Dataset items:
—————
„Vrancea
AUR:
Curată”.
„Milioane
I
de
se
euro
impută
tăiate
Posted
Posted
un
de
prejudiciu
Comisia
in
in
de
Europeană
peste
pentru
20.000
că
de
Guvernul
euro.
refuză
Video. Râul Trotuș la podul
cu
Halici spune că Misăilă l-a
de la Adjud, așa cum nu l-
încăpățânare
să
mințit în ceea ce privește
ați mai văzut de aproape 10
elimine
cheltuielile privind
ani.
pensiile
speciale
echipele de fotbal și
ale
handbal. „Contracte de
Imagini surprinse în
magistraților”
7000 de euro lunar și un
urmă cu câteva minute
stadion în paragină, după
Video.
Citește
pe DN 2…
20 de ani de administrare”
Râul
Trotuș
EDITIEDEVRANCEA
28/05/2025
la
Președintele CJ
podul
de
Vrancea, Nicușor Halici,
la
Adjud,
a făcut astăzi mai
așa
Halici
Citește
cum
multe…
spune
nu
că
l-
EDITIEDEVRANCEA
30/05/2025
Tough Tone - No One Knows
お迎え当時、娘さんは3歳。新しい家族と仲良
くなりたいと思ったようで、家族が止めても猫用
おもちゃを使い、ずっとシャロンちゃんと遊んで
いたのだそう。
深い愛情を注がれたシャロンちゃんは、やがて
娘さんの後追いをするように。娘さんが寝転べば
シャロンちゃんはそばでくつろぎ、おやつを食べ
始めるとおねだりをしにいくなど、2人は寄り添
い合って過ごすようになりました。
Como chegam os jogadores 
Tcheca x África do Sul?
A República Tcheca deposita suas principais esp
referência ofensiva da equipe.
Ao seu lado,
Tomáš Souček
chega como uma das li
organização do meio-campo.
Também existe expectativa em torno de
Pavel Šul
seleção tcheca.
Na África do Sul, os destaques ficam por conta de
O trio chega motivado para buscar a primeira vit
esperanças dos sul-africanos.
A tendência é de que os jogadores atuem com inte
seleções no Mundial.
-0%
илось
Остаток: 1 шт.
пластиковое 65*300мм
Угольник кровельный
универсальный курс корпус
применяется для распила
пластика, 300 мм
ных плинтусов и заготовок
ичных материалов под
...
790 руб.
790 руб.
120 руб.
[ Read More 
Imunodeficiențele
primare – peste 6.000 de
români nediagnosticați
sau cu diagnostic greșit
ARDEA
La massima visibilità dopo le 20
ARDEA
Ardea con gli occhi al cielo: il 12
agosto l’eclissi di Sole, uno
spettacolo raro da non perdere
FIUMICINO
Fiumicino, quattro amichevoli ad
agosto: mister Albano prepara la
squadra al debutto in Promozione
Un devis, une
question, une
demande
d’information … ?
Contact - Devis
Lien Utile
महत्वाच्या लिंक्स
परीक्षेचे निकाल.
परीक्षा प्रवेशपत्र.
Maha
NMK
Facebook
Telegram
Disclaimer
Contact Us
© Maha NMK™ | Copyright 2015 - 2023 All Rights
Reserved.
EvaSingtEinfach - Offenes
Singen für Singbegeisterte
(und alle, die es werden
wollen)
—————
◆ Your task ◆
Give every line from all of the rows above as a numbered list, skipping any blank lines.

◆ Problem solution ◆
1. „Vrancea
2. AUR:
3. Curată”.
4. „Milioane
5. I
6. de
7. se
8. euro
9. impută
10. tăiate
11. Posted
12. Posted
13. un
14. de
15. prejudiciu
16. Comisia
17. in
18. in
19. de
20. Europeană
21. peste
22. pentru
23. 20.000
24. că
25. de
26. Guvernul
27. euro.
28. refuză
29. Video. Râul Trotuș la podul
30. cu
31. Halici spune că Misăilă l-a
32. de la Adjud, așa cum nu l-
33. încăpățânare
34. să
35. mințit în ceea ce privește
36. ați mai văzut de aproape 10
37. elimine
38. cheltuielile privind
39. ani.
40. pensiile
41. speciale
42. echipele de fotbal și
43. ale
44. handbal. „Contracte de
45. Imagini surprinse în
46. magistraților”
47. 7000 de euro lunar și un
48. urmă cu câteva minute
49. stadion în paragină, după
50. Video.
51. Citește
52. pe DN 2…
53. 20 de ani de administrare”
54. Râul
55. Trotuș
56. EDITIEDEVRANCEA
57. 28/05/2025
58. la
59. Președintele CJ
60. podul
61. de
62. Vrancea, Nicușor Halici,
63. la
64. Adjud,
65. a făcut astăzi mai
66. așa
67. Halici
68. Citește
69. cum
70. multe…
71. spune
72. nu
73. că
74. l-
75. EDITIEDEVRANCEA
76. 30/05/2025
77. Tough Tone - No One Knows
78. お迎え当時、娘さんは3歳。新しい家族と仲良
79. くなりたいと思ったようで、家族が止めても猫用
80. おもちゃを使い、ずっとシャロンちゃんと遊んで
81. いたのだそう。
82. 深い愛情を注がれたシャロンちゃんは、やがて
83. 娘さんの後追いをするように。娘さんが寝転べば
84. シャロンちゃんはそばでくつろぎ、おやつを食べ
85. 始めるとおねだりをしにいくなど、2人は寄り添
86. い合って過ごすようになりました。
87. Como chegam os jogadores 
88. Tcheca x África do Sul?
89. A República Tcheca deposita suas principais esp
90. referência ofensiva da equipe.
91. Ao seu lado,
92. Tomáš Souček
93. chega como uma das li
94. organização do meio-campo.
95. Também existe expectativa em torno de
96. Pavel Šul
97. seleção tcheca.
98. Na África do Sul, os destaques ficam por conta de
99. O trio chega motivado para buscar a primeira vit
100. esperanças dos sul-africanos.
101. A tendência é de que os jogadores atuem com inte
102. seleções no Mundial.
103. -0%
104. илось
105. Остаток: 1 шт.
106. пластиковое 65*300мм
107. Угольник кровельный
108. универсальный курс корпус
109. применяется для распила
110. пластика, 300 мм
111. ных плинтусов и заготовок
112. ичных материалов под
113. ...
114. 790 руб.
115. 790 руб.
116. 120 руб.
117. [ Read More 
118. Imunodeficiențele
119. primare – peste 6.000 de
120. români nediagnosticați
121. sau cu diagnostic greșit
122. ARDEA
123. La massima visibilità dopo le 20
124. ARDEA
125. Ardea con gli occhi al cielo: il 12
126. agosto l’eclissi di Sole, uno
127. spettacolo raro da non perdere
128. FIUMICINO
129. Fiumicino, quattro amichevoli ad
130. agosto: mister Albano prepara la
131. squadra al debutto in Promozione
132. Un devis, une
133. question, une
134. demande
135. d’information … ?
136. Contact - Devis
137. Lien Utile
138. महत्वाच्या लिंक्स
139. परीक्षेचे निकाल.
140. परीक्षा प्रवेशपत्र.
141. Maha
142. NMK
143. Facebook
144. Telegram
145. Disclaimer
146. Contact Us
147. © Maha NMK™ | Copyright 2015 - 2023 All Rights
148. Reserved.
149. EvaSingtEinfach - Offenes
150. Singen für Singbegeisterte
151. (und alle, die es werden
152. wollen)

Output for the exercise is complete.